Historiquement placée entre l’acedia scolastique et la mélancolie romantique (le " spleen "), la melancholia generosa est élevée au rang de force créatrice et de force intellectuelle. Dans la mesure où les humanistes florentins font de la vie spéculative un idéal de la dignitas de l’homme telle qu’elle le rende supérieur aux anges, l’homo literatus se réjouit de ce miracle divin qui lui a donné la possibilité de juger par lui-même et de se façonner lui-même. Par conséquent, à l’instar de Noûs guidant les deux chevaux de l’attelage apparié de l’âme dans le Phèdre, la raison de l’homo literatus tient compte des deux natures contraires : l’atra bilis et la candida bilis, pour chercher à en tirer le meilleur parti en les tempérant.

 " Autant il importe de rechercher et d’entretenir (en tant que très profitable, optima) une certaine bile noire (atra bilis), qu’on devrait dire blanche (candida bilis) plutôt, autant il importe d’éviter, à cause de ses effets désastreux, celle que nous avons désignée comme son contraire. "

  • Marcile Ficin, De vita triplici, I, 6, cité par Ibidem, p. 399.

 Ainsi la " mélancolie blanche " devient-elle un " enthousiasme raisonnable " chez Voltaire, comme un stimulus nécessaire pour parfaire l’œuvre de l’honnête homme, et un medium entre la théorie des idées et la pratique poétique. Au demeurant, la mélancolie se décèle dans le tempérament de Voltaire, ainsi que dans son œuvre. En effet, que ce soit Piron, Fréron, Mme de Graffigny, Saint-Lambert, les contemporains de Voltaire témoignent du corps sec mordu par la bile noire, et du tempérament bipolaire, entre ardeur et inquiétude. Les caricaturistes, Voltaire lui-même, façonneront la légende de Ferney, celle du penseur mélancolieux : mourant quoique primesautier. Comme l’a reconnu Chateaubriand, l’œuvre de l’homme de lettres exprime également l’ambivalence d’une double nature dans ses contes et ses traités quand se mêlent l’éloge, la satire et l’inquiétude. Citons le Mondain, Candide, l’" anti-Pascal ", l’" anti-Machiavel " ou le Poème sur le désastre de Lisbonne pour témoins de l’ambivalence d’un esprit qui oscille entre l’affirmation d’un moi, ivre de bonheur : " Le Paradis terrestre est où je suis " (Le Mondain) et le doute métaphysique : " Qui de nous prétendra mériter d’être heureux ? " (Poème sur le désastre…).

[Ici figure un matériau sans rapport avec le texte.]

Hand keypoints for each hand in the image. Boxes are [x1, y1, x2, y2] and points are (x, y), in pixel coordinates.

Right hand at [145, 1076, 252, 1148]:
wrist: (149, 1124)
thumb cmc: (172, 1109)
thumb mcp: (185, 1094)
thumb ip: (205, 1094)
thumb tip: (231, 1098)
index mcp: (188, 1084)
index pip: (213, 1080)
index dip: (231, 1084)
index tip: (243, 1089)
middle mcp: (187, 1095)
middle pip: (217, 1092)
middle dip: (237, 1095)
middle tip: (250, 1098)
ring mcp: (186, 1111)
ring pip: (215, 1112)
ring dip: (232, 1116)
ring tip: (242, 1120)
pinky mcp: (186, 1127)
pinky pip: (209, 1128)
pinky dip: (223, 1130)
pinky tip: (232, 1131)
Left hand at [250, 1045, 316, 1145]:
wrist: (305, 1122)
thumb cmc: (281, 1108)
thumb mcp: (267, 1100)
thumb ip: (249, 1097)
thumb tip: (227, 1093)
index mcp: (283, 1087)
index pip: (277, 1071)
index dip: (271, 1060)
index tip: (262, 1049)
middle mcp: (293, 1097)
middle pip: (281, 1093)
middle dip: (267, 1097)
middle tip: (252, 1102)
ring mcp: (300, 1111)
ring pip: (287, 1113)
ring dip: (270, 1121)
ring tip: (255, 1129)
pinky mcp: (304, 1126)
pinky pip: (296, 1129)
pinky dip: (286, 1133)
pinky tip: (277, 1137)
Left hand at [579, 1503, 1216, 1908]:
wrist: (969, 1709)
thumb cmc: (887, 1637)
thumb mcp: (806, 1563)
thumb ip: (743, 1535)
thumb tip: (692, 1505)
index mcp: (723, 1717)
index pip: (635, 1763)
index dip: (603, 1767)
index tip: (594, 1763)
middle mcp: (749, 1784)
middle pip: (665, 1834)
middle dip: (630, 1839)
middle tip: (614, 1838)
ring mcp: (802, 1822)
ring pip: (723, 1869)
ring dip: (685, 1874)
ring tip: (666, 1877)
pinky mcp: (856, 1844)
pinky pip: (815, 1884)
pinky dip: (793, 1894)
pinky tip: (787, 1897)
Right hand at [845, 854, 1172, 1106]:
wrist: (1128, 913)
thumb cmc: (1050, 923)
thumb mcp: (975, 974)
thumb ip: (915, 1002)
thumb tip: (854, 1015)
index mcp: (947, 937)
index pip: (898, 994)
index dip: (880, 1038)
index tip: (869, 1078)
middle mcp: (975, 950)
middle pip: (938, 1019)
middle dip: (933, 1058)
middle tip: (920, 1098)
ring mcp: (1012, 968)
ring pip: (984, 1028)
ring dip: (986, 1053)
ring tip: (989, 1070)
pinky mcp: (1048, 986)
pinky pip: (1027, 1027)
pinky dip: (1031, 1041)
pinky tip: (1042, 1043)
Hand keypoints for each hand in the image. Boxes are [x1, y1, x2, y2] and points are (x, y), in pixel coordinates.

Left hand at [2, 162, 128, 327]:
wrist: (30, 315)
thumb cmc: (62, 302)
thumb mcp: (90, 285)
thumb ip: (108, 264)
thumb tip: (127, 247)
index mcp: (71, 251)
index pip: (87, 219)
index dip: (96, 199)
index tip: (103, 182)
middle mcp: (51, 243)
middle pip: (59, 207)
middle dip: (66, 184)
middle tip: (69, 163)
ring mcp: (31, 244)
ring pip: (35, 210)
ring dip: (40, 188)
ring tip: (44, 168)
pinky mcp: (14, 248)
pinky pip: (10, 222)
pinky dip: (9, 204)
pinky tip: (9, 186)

C’est pourquoi, à défaut de ne pas être un " philosophe classique ", Voltaire n’en est pas moins le modèle du " génie " moderne, dont les caractères physiques et le double tempérament, ceux du caméléon et du polymathe, révèlent bien moins un " philosophe manqué " au rire hideux qu’un homme de génie mélancolique.